Huddersfield Town
- Chairman: Sir Amos Brook Hirst
- Manager: Clem Stephenson
- Stadium: Leeds Road
- Football League First Division Wartime League North-East: 17th 1st
- League War Cup: Third round (eliminated by West Ham United)
- Top goalscorer: League: Billy Price (1) All: Bobby Barclay (11)
- Highest home attendance: 15,588 vs Blackpool (26 August 1939)
- Lowest home attendance: 332 vs Darlington (3 June 1940)
- Biggest win: 8–2 vs Darlington (25 May 1940)
- Biggest defeat: 1–3 vs West Ham United (22 May 1940)
- ← 1938–391940–41 →

= 1939–40 Huddersfield Town A.F.C. season =

Huddersfield Town's 1939-40 campaign saw Town play in Division 1, before the season was abandoned following the outbreak of World War II. They then played in the North-East League and won the title by 9 points from Newcastle United.
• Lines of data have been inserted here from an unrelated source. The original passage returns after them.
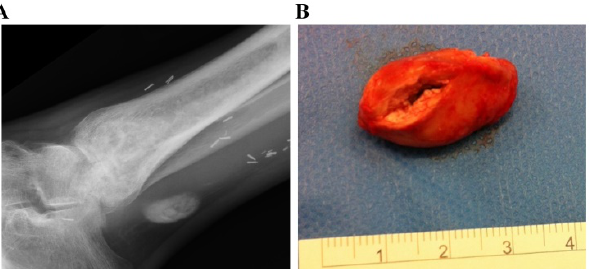
Figure 3. Radiograph (a) at 10 months showing a small radiodense area of extruded antibiotic carrier adjacent to the tibialis posterior tendon. The bone defect has remodelled well with no sign of recurrent infection. At operation, a 1x2x2.5cm soft mass of calcium sulphate was removed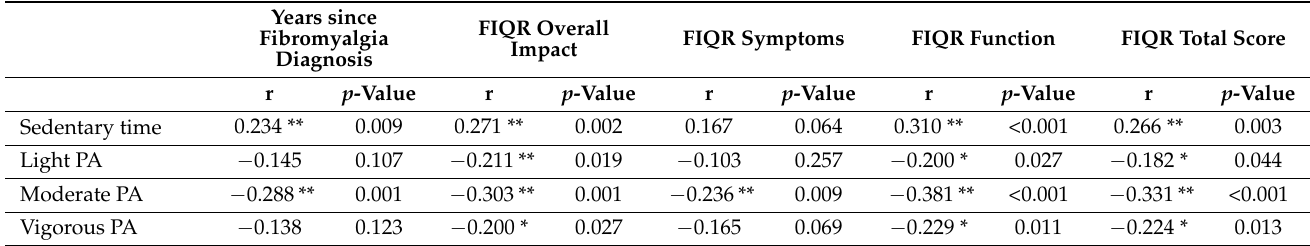
Table 2. Correlations between physical activity and fibromyalgia variables.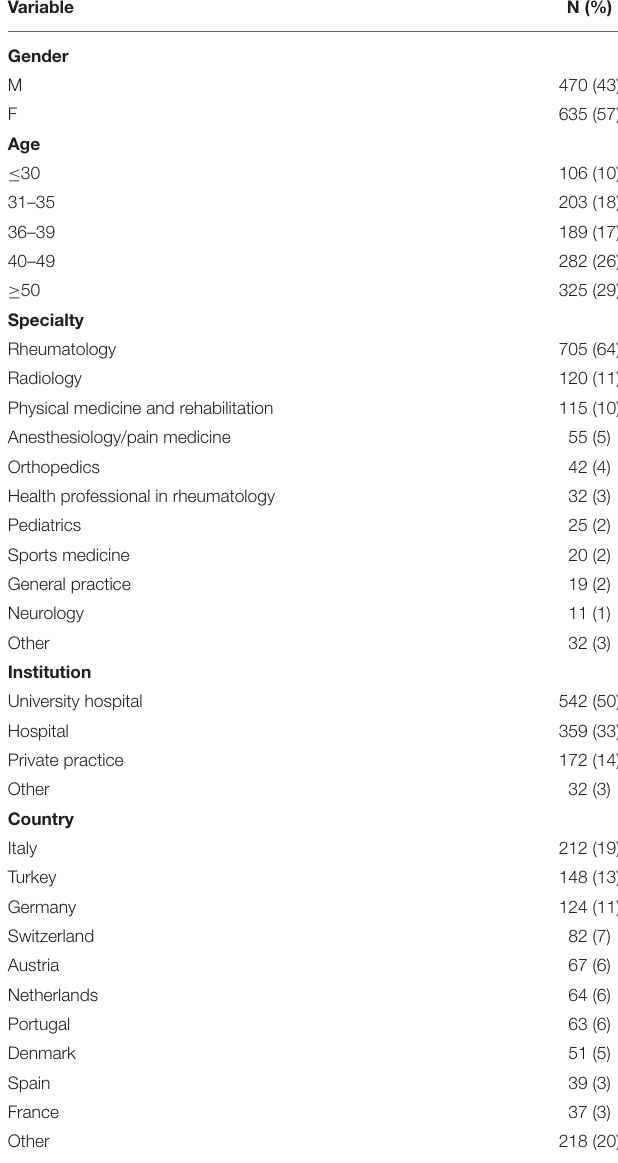
TABLE 1 | Characteristics of survey respondents ( N =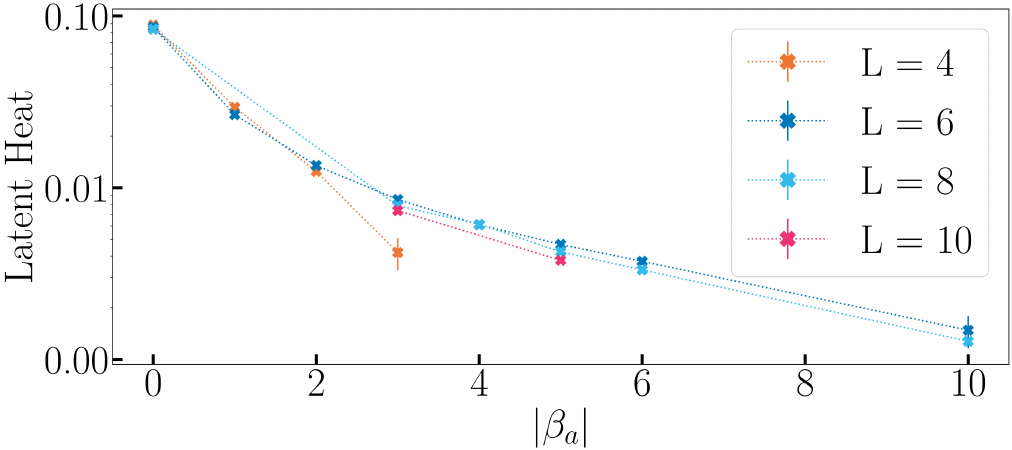
Figure 6 . Latent heat along the line of first order transition between phases I and III (shown in figure 3) for different lattice sizes. We observe a relatively strong dependence on the system size, especially for L = 4 , for which the latent heat disappears for β a < − 3 . Note that errors bars are plotted but often smaller than the marker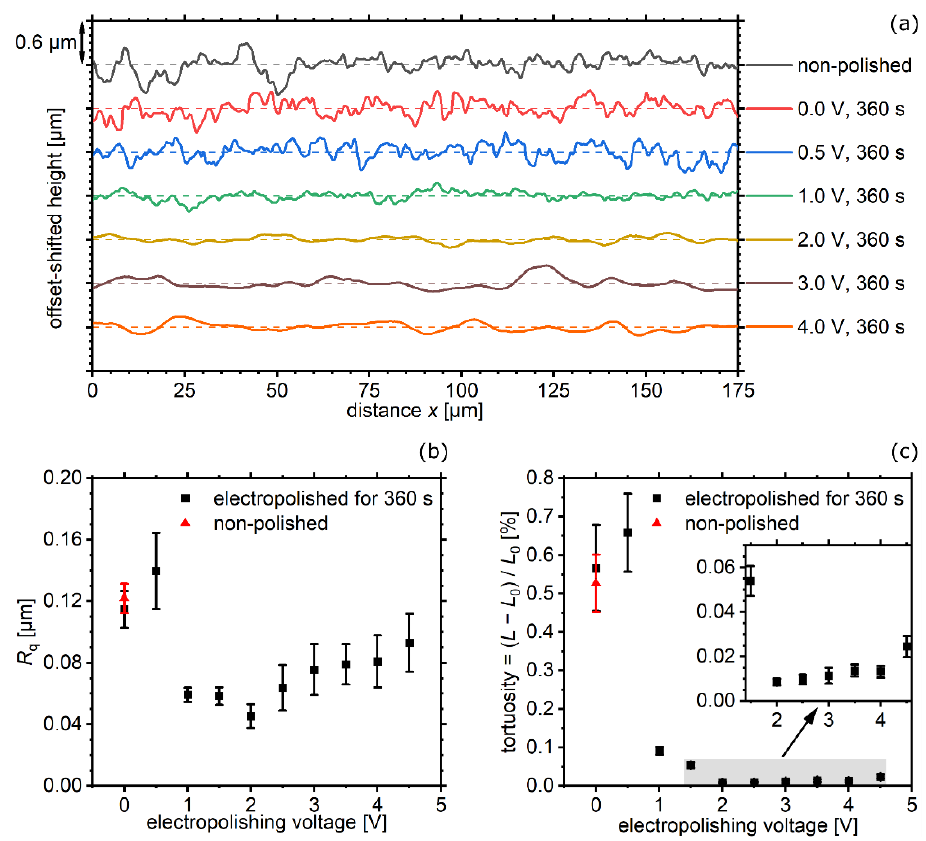
Figure 3. ( a ) Representative confocal laser scanning microscopy line profiles from samples electropolished at different voltages as well as the evaluations of ( b ) 𝑅 q and ( c ) tortuosity using the average of thirteen line profiles.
==Squad who played in the league matches==

| Pos. | Nation | Player |
|---|---|---|
| GK | ENG | Bob Hesford |
| DF | ENG | Eddie Boot |
| DF | EIR | Bill Hayes |
| DF | ENG | Reg Mountford |
| DF | ENG | Ken Willingham |
| DF | ENG | Alf Young |

| Pos. | Nation | Player |
|---|---|---|
| MF | ENG | Jack Mahon |
| FW | ENG | Bobby Barclay |
| FW | ENG | Pat Beasley |
| FW | ENG | Jimmy Isaac |
| FW | SCO | Willie Mills |
| FW | ENG | Billy Price |

==Results==
===Division One===
| Date | Opponents | Home/ Away | Result F - A | Scorers | Attendance |
| 26 August 1939 | Blackpool | H | 0 - 1 | | 15,588 |
| 30 August 1939 | Sunderland | A | 2 - 1 | Gorman (og), Price | 12,000 |
| 2 September 1939 | Brentford | A | 0 - 1 | | 13,000 |

===North-East Division===
| Date | Opponents | Home/ Away | Result F - A | Scorers | Attendance |
| 21 October 1939 | Bradford (Park Avenue) | H | 4 - 1 | Carter (3), Watson | 3,862 |
| 28 October 1939 | Middlesbrough | A | 2 - 2 | Barclay (2) | 5,000 |
| 11 November 1939 | Newcastle United | H | 2 - 0 | Isaac, Beasley | 4,931 |
| 18 November 1939 | Hull City | A | 5 - 1 | Barclay (3), C. Woodhead (og), Watson | 5,000 |
| 25 November 1939 | Halifax Town | H | 1 - 2 | Watson | 1,856 |
| 2 December 1939 | Leeds United | A | 0 - 0 | | 5,100 |
| 9 December 1939 | Bradford City | H | 1 - 1 | Barclay | 2,408 |
| 23 December 1939 | Darlington | A | 4 - 0 | Boot, Brook, Beasley (2) | 3,829 |
| 24 February 1940 | Middlesbrough | H | 4 - 2 | Watson, Price (2), Beasley | 2,835 |
| 9 March 1940 | Newcastle United | A | 5 - 3 | Carter (3), Beasley (2) | 6,000 |
| 16 March 1940 | Hull City | H | 1 - 0 | Watson | 2,961 |
| 23 March 1940 | Halifax Town | A | 3 - 2 | Price, Isaac, Barclay | 4,250 |
| 25 March 1940 | Hartlepools United | H | 4 - 1 | Price (2), Boot, Isaac (pen) | 4,326 |
| 30 March 1940 | Leeds United | H | 2 - 1 | Smith, Beasley | 5,833 |
| 6 April 1940 | Bradford City | A | 1 - 0 | Price | 6,036 |
| 13 April 1940 | Bradford (Park Avenue) | A | 2 - 1 | Juliussen, Barclay | 4,156 |
| 25 May 1940 | Darlington | H | 8 - 2 | Brook (4), Isaac (2), Juliussen (2) | 957 |
| 29 May 1940 | York City | A | 2 - 1 | Barclay (2) | 3,000 |
| 1 June 1940 | Hartlepools United | A | 2 - 2 | Whittingham, Smailes | 750 |
| 3 June 1940 | York City | H | 1 - 0 | Barclay | 332 |

===League War Cup===
| Date | Round | Opponents | Home/ Away | Result F - A | Scorers | Attendance |
| 20 April 1940 | Round 1 1st Leg | Chesterfield | A | 1 - 2 | Barclay | 9,200 |
| 27 April 1940 | Round 1 2nd Leg | Chesterfield | H | 2 - 0 | Barclay, Barkas | 7,276 *Huddersfield won 3–2 on aggregate. |
| 4 May 1940 | Round 2 1st Leg | Hull City | H | 1 - 1 | Brook | 5,752 |
| 11 May 1940 | Round 2 2nd Leg | Hull City | A | 1 - 0 | Juliussen | 6,500 *Huddersfield won 2–1 on aggregate. |
| 18 May 1940 | Round 3 | West Ham United | H | 3 - 3 | Isaac, Baird, Mountford (pen) | 7,550 |
| 22 May 1940 | Round 3 replay | West Ham United | A | 1 - 3 | Hagan | 21,000 |

==Footnotes==

A. Match abandoned after 61 minutes due to a storm, but the result was allowed to stand.